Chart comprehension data
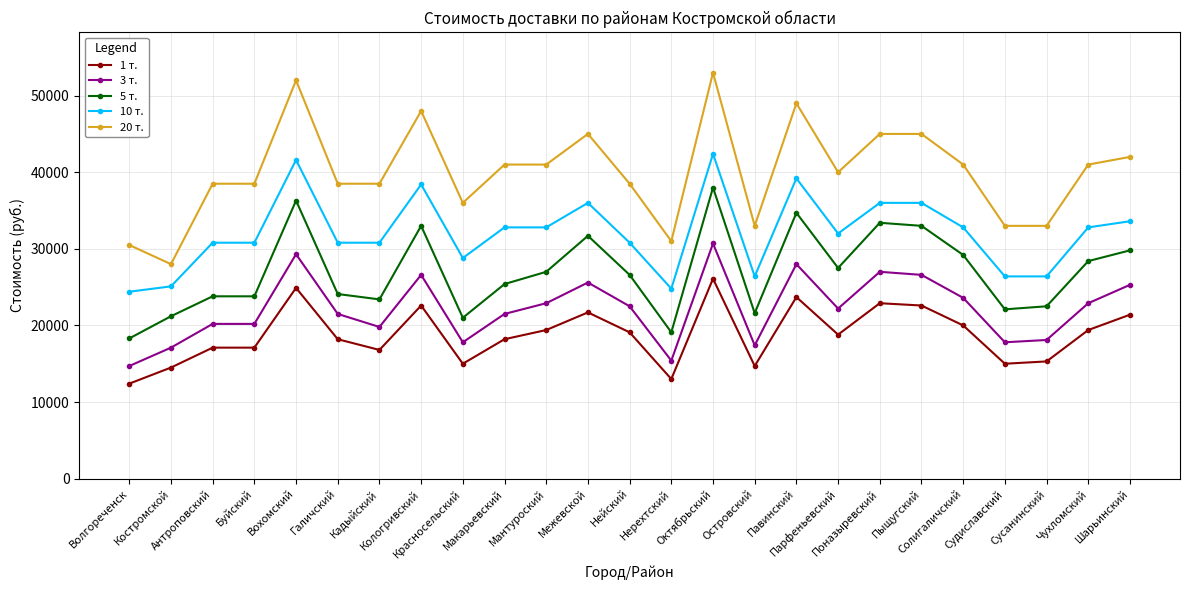

What is the value of the 20 т. point at the 3rd from the left?

38500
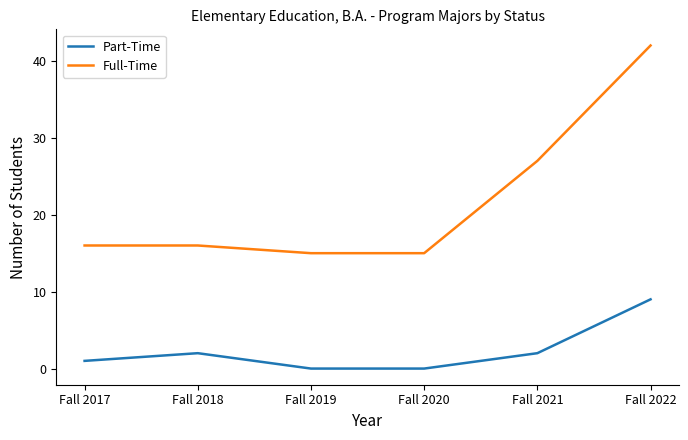

Reading left to right, what are all the values shown in this chart?

Part-Time: 1	2	0	0	2	9
Full-Time: 16	16	15	15	27	42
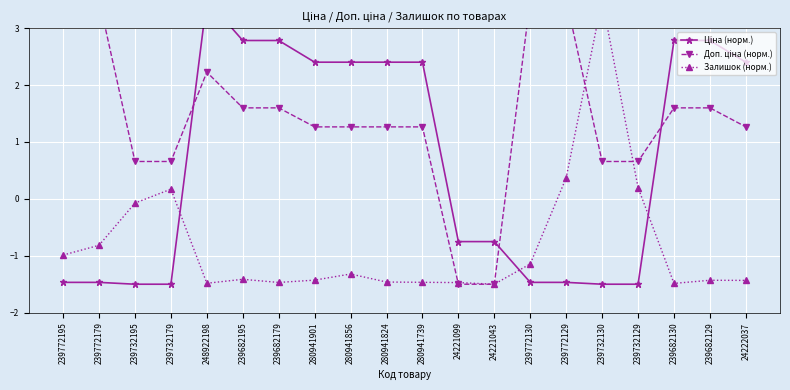

Between which two adjacent categories do Залишок (норм.) and Ціна (норм.) first intersect?

239732179 and 248922198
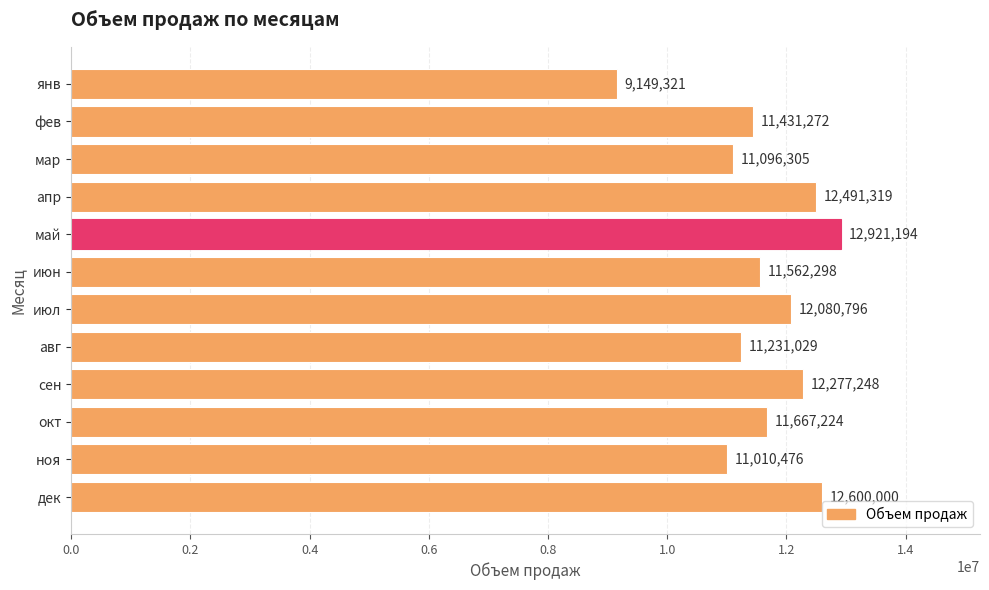

What is the greatest value displayed?

12921194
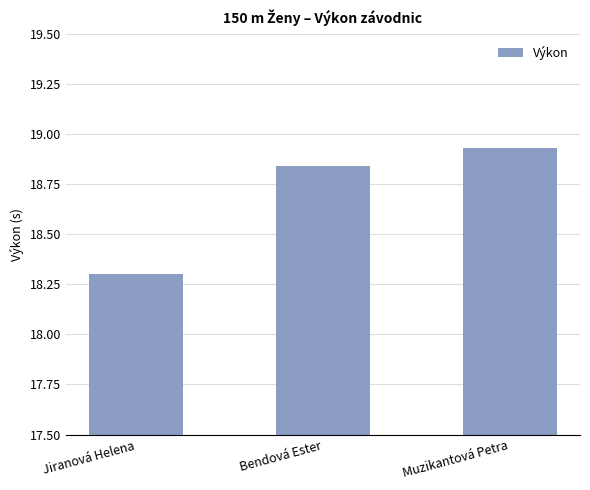

How many distinct data groups are displayed?

1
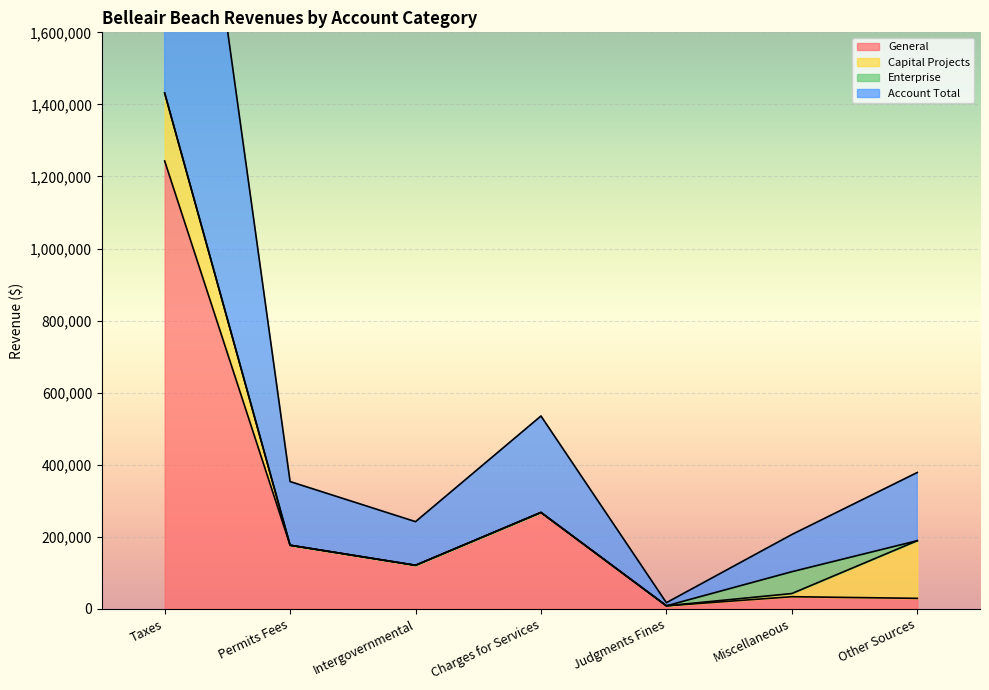

At which category does General reach its first local valley?

Intergovernmental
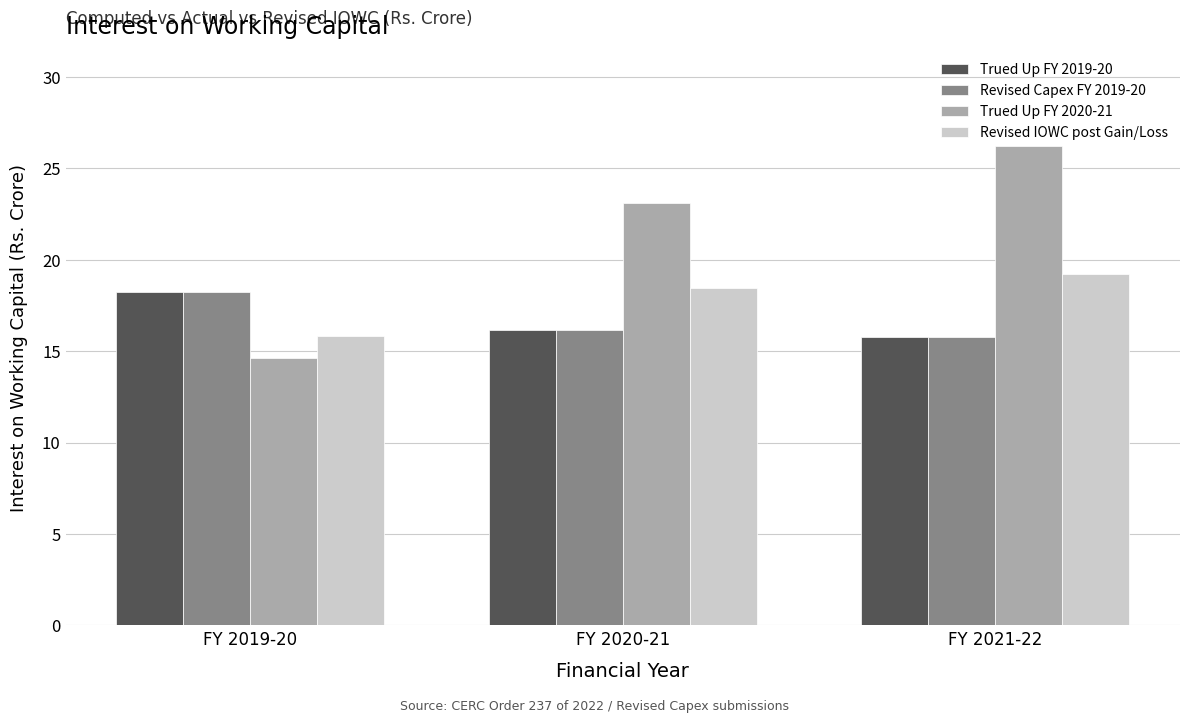

List the labels in order of Trued Up FY 2020-21 value, largest first.

FY 2021-22, FY 2020-21, FY 2019-20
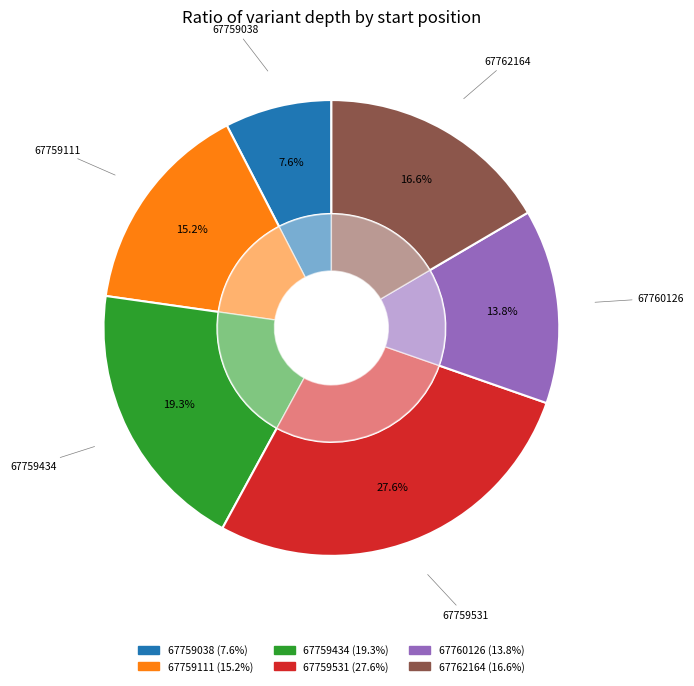

To the nearest percent, what is the combined percentage of 67759038 and 67759531?

35%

**EXERCISE REQUIREMENTS:**
Reproduce the whole listing above word for word, leaving out the pictures.

**ANSWER SPACE:**
What is the value of the 20 т. point at the 3rd from the left?

38500

Reading left to right, what are all the values shown in this chart?

Part-Time: 1	2	0	0	2	9
Full-Time: 16	16	15	15	27	42

Between which two adjacent categories do Залишок (норм.) and Ціна (норм.) first intersect?

239732179 and 248922198

What is the greatest value displayed?

12921194

How many distinct data groups are displayed?

1

At which category does General reach its first local valley?

Intergovernmental

List the labels in order of Trued Up FY 2020-21 value, largest first.

FY 2021-22, FY 2020-21, FY 2019-20

To the nearest percent, what is the combined percentage of 67759038 and 67759531?

35%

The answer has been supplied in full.